Here is a block of entries. Write out its lines exactly, from the first through the one containing "In a Job v2".
Top of Records supplied
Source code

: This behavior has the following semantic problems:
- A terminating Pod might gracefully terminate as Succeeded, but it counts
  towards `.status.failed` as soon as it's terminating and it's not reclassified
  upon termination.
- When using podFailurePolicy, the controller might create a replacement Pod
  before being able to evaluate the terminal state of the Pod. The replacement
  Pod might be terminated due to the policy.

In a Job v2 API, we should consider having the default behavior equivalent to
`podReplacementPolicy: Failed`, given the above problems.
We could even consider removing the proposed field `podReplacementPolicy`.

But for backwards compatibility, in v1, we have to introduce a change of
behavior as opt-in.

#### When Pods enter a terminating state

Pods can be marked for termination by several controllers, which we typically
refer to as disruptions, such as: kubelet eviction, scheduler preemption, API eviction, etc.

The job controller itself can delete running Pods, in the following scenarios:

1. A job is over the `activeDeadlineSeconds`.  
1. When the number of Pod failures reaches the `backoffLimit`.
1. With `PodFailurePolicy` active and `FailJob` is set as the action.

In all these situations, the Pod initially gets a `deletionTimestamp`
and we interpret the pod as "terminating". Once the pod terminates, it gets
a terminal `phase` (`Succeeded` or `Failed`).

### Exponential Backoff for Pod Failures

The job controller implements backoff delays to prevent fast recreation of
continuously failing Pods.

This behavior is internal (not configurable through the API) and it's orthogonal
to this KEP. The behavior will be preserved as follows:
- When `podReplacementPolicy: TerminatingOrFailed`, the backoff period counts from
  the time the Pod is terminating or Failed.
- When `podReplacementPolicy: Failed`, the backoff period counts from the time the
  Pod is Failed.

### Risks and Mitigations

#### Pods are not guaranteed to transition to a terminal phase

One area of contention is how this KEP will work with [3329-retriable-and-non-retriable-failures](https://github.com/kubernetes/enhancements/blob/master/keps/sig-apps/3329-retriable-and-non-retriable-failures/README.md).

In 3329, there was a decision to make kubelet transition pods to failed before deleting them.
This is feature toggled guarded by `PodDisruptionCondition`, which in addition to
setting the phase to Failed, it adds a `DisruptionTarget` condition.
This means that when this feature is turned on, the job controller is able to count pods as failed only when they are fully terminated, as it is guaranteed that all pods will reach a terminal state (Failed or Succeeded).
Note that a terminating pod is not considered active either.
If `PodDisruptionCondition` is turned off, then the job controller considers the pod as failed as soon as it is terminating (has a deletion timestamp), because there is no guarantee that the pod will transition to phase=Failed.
Bottom of Records supplied
**Task response:**
Source code

: This behavior has the following semantic problems:
- A terminating Pod might gracefully terminate as Succeeded, but it counts
  towards `.status.failed` as soon as it's terminating and it's not reclassified
  upon termination.
- When using podFailurePolicy, the controller might create a replacement Pod
  before being able to evaluate the terminal state of the Pod. The replacement
  Pod might be terminated due to the policy.

In a Job v2 API, we should consider having the default behavior equivalent to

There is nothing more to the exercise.